It wasn’t until my own babies were tweens that I truly understood what “enjoy them while they’re young” means.
It was the sight of that baby’s uncomplicated smile that did it, that finally made me understand what those women had been trying to tell me all those years ago, when they repeatedly noted how fast it goes and urged me to enjoy each moment.
Frazzled and sleep deprived, I could only interpret that advice literally, and puzzle over it. Which was not, I now realize, the intent. What those women were telling me to enjoy in my little kids was something specific, something I took for granted until it disappeared from my life as a parent: unconditional love and affection.

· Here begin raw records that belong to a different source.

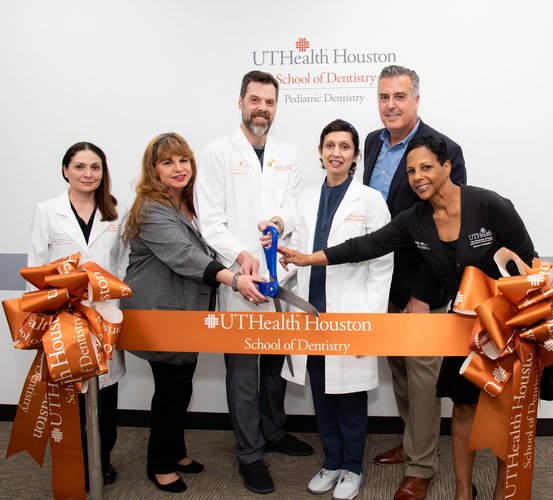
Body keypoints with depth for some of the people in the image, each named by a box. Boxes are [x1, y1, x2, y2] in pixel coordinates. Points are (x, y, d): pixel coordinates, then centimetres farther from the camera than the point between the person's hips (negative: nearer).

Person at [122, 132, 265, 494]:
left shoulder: (190, 203, 10)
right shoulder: (152, 210, -18)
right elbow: (183, 255, -32)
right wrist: (234, 280, -42)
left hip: (188, 312, 8)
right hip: (161, 313, -8)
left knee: (181, 385, 15)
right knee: (172, 387, 0)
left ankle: (176, 452, 32)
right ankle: (160, 464, 18)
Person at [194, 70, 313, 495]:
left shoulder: (289, 155, 13)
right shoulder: (219, 153, -1)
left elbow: (296, 204, 5)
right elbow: (210, 219, -7)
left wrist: (282, 220, -18)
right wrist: (239, 254, -21)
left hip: (281, 274, 5)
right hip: (239, 277, -4)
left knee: (276, 360, 17)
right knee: (243, 367, 3)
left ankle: (274, 430, 37)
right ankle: (250, 454, 16)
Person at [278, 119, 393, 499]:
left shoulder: (370, 200, -4)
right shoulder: (307, 199, 10)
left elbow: (382, 265, -8)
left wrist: (370, 321, -12)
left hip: (350, 315, -4)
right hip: (312, 313, 5)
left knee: (350, 396, 7)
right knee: (321, 394, 14)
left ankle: (352, 468, 26)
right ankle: (331, 463, 31)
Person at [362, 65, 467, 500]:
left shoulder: (444, 151, -16)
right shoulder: (374, 142, 6)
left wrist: (423, 295, -17)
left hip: (420, 287, -7)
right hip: (382, 280, 7)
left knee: (421, 373, 3)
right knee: (398, 367, 18)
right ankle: (412, 441, 36)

I get it. I was a quiet, withdrawn teen myself, spending hours alone in my room with a book. I wasn’t particularly demonstrative—at least, not where my parents were concerned. I accepted their affection routinely, as my due. So I am unsurprised that my two teen boys don’t greet me with joy when I return home after a few hours away. I don’t expect them to tell me how much they love me, or to offer spontaneous hugs and kisses.
But it sure was nice when they did those things.
I’ll never be the type to advise a weary mother to treasure each moment. But that day in the produce section, I wanted to tell that woman something else: to soak up the embraces, the sweet heft of a toddler on the hip, the fun of coaxing a smile from a baby, the joy of a preschooler spotting you at pickup. Because if I had understood how much I’d miss all that affection, maybe I really would have tried to savor it a little more.
Of course, I didn’t say a word to that mother at the grocery store. I’m not one of those older ladies. Not yet, anyway.